- Church: Catholic Church
- Archdiocese: Roman Catholic Archdiocese of Mbandaka-Bikoro
- See: Roman Catholic Diocese of Bokungu-Ikela
- Appointed: 13 May 2019
- Installed: 21 July 2019
- Predecessor: Fridolin Ambongo Besungu
- Successor: Incumbent

Orders
- Ordination: 23 July 1995 by Joseph Mokobe Ndjoku
- Consecration: 21 July 2019 by Fridolin Ambongo Besungu
- Rank: Bishop

Personal details
- Born: Toussaint Iluku Bolumbu 18 November 1964 (age 61) Monieka, Archdiocese of Mbandaka-Bikoro, Equateur Province, Democratic Republic of the Congo
- Motto: "Verba vitae aeternae habes" (You have the words of eternal life)

= Toussaint Iluku Bolumbu =

Congolese Catholic prelate (born in 1964)

Toussaint Iluku Bolumbu M.S.C. (born 18 November 1964) is a Congolese Catholic prelate who serves as Bishop of the Roman Catholic Diocese of Bokungu-Ikela, in the Ecclesiastical Metropolitan Province of Mbandaka-Bikoro in the Democratic Republic of the Congo, since 13 May 2019. Before that, from 23 July 1995 until he was appointed bishop, he was a priest of the Order of the Missionaries of the Sacred Heart of Jesus. He was appointed bishop on 13 May 2019 by Pope Francis. He was consecrated and installed at Bokungu, Democratic Republic of the Congo, on 21 July 2019.

==Background and education==
Bolumbu was born on 18 November 1964 in Monieka, Archdiocese of Mbandaka-Bikoro, Equateur Province, in the Democratic Congo. He is the seventh born in a family of eleven siblings. He holds Bachelor's degrees in both Philosophy and Theology. He also holds a Licentiate in spiritual theology, awarded by the Pontifical Gregorian University, in Rome, Italy.

* [Problems to solve]
1 – Turn the paragraph beginning "Bolumbu was born on 18 November 1964" in the biography of Toussaint Iluku Bolumbu into a short bulleted list that keeps its main facts.
2 – Write the next part of the biography of Toussaint Iluku Bolumbu, picking up after its last sentence.

* [Supplied data]

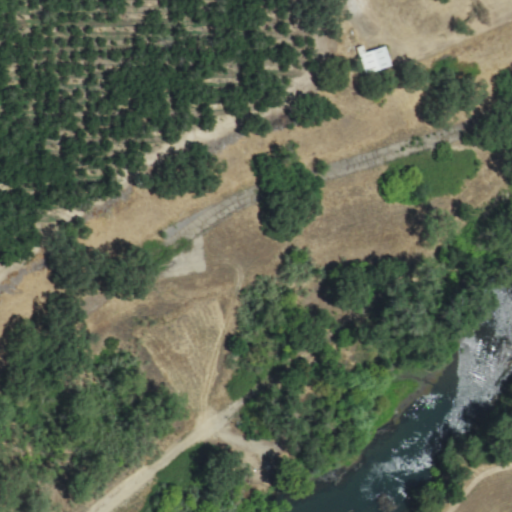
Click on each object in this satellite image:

* * *

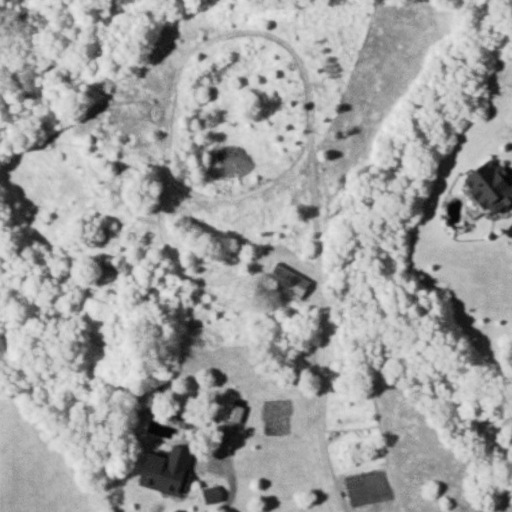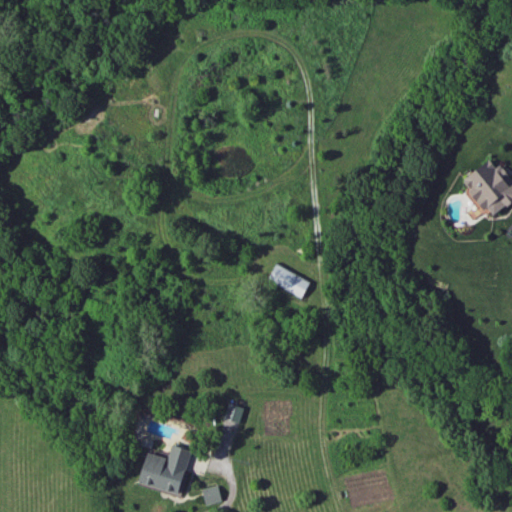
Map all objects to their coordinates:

* [Exercise responses]
1 –
- Born 18 November 1964 in Monieka, Archdiocese of Mbandaka-Bikoro, Equateur Province
- Seventh of eleven siblings
- Bachelor's degrees in Philosophy and Theology
- Licentiate in spiritual theology from the Pontifical Gregorian University in Rome, Italy

2 –
==Priest==
In 1994, Bolumbu took his perpetual vows as a member of the Order of the Missionaries of the Sacred Heart of Jesus. He was ordained a priest of that religious Order on 23 July 1995. He served as priest until 13 May 2019.

While a priest, Bolumbu served in various roles and locations including as:
- Parish priest.
- Vice rector.
- Bursar.
- Superior of formation of the MSC School in Yaoundé, Cameroon.
- Director of formation of the MSC School in Yaoundé, Cameroon.
- Lecturer of philosophy and theology.
- Vice president of the Association of Major Superiors of the ecclesiastical province of Mbandaka-Bikoro.
- Assistant to the secretary general of the General Chapter of the Missionaries of the Sacred Heart in Rome.
- Moderator of the General Conference of Missionaries of the Sacred Heart in Yaoundé.

==As bishop==
On 13 May 2019, Pope Francis appointed Bolumbu, previously the superior of the Missionaries of the Sacred Heart for the French-speaking African region, as the new Local Ordinary of Bokungu-Ikela.

Bolumbu was consecrated and installed at Bokungu, on 21 July 2019 by the hands of Archbishop Fridolin Ambongo Besungu, Archbishop of Kinshasa assisted by Archbishop Ettore Balestrero, Titular Archbishop of Victoriana and Bishop Emery Kibal Nkufi Mansong'loo, Bishop of Kole.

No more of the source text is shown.